Benny Berliando atau Bens Kamela akan touring. (Foto: Dok akun FB Bens Kamela)
KabarBanyuwangi.co.id - Cinta orang-orang Banyuwangi terhadap kesenian asli tanah kelahirannya, tidak perlu diragukan lagi. Kendati lama hidup di rantauan, dengan budaya jauh dari tradisional, namun bila diminta pendapat dan sikapnya terhadap kesenian daerahnya, pasti akan membela mati-matian.
“Saya tidak terima, kalau kesenian Angklung Caruk mati suri. Apalagi mati beneran, saya sebagai orang Using Deles sangat tidak terima. Ini kesenian asli Banyuwangi, dasar dari semua seni ‘Tabuhan Khas Banyuwangi’,” kata Benny Setiawan kepada KabarBanyuwangi.co.id, Selasa (1/6/2021).

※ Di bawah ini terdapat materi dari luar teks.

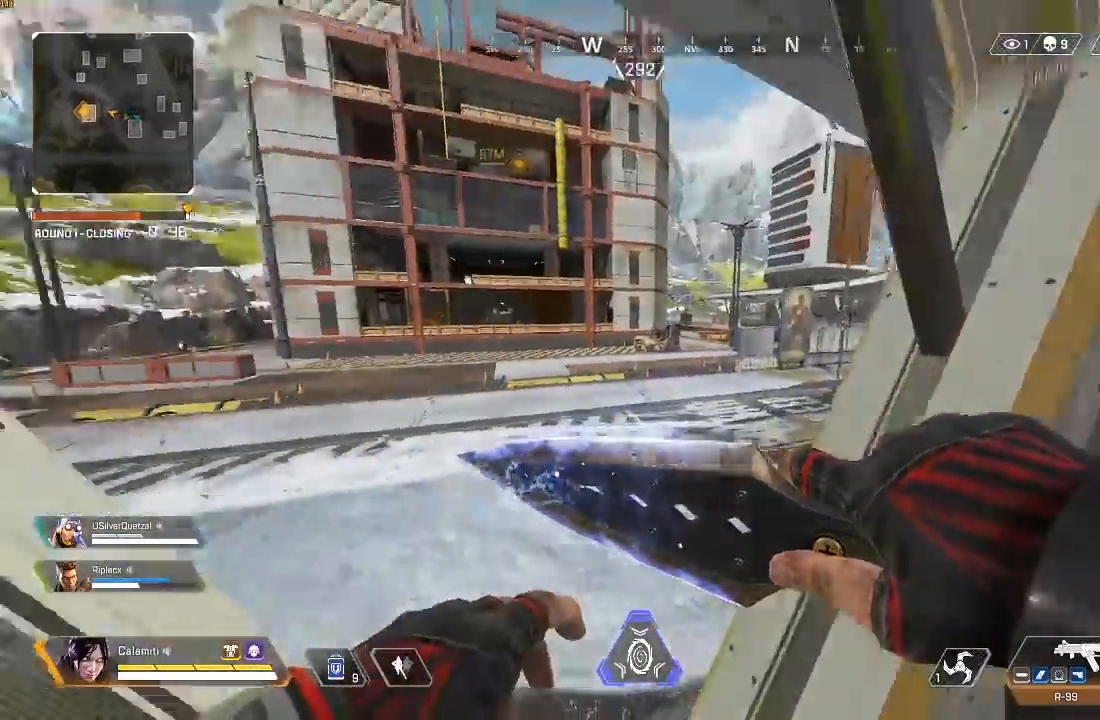
{"buttons": [], "left_stick": "up", "right_stick": "left", "events": [[17, "L3", "down"], [133, "L3", "up"], [250, "right_stick", "center"], [500, "right_stick", "left"]]}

Pria kelahiran Kampung Kempon, Kelurahan Panderejo
Banyuwangi Kota ini, sudah lama tinggal di Denpasar Bali. Kalau dilihat dari
penampilan sehari-hari, memang tidak tampak sebagai orang Using. Namun bila
diajak ngomong tentang Banyuwangi dan keseniannya, seperti tidak ada habisnya.

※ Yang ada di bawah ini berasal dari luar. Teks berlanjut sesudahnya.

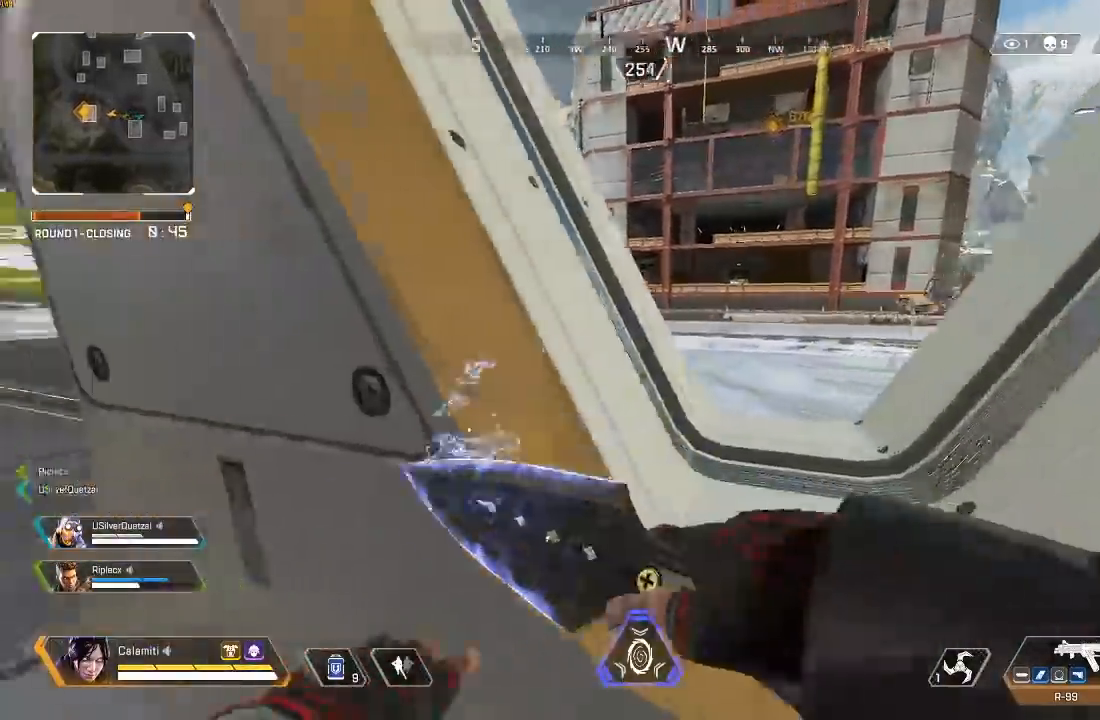
{"buttons": [], "left_stick": "up", "right_stick": "right", "events": [[200, "right_stick", "center"], [433, "right_stick", "right"]]}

“Saya waktu kecil memang pernah menjadi penyanyi Orkes
Melayu (OM) Mutiara, sedikit banyak kenal dengan pelaku seni Banyuwangi Tempoe
Doeloe. Saya kagum terhadap almarhum Sutedjo Hadi dari Sawahan, karena dedikasi
dan ketulusan dalam nguri-nguri Kesenian Angklung Banyuwangi cukup tinggi,”
tambahnya.
Penampilan Angkulung Caruk 10 April 2021 yang
dilihat terakhir. (Foto: Istimewa)
Pria yang Hobby Touring dengan Motor Gede (Moge) Harley
Davidson ini, saat mendapat undangan Peluncuran Buku Angklung, Tabung-Musik Blambangan
di Desa Alasmalang, Kecamatan Singojuruh, 10 April 2021 lalu, rela meluncur
tengah malam dari Denpasar niak Harley Davidson kesayangannya.
“Saat itu, saya berangkat dari Denpasar pukul 02.00 pagi.
Tiba di Alasmalang pukul 09.00, setelah istirahat 1 jam di Warengan, rumah
saudara saya,” kata pria yang akrab dipanggil Benny Berliando.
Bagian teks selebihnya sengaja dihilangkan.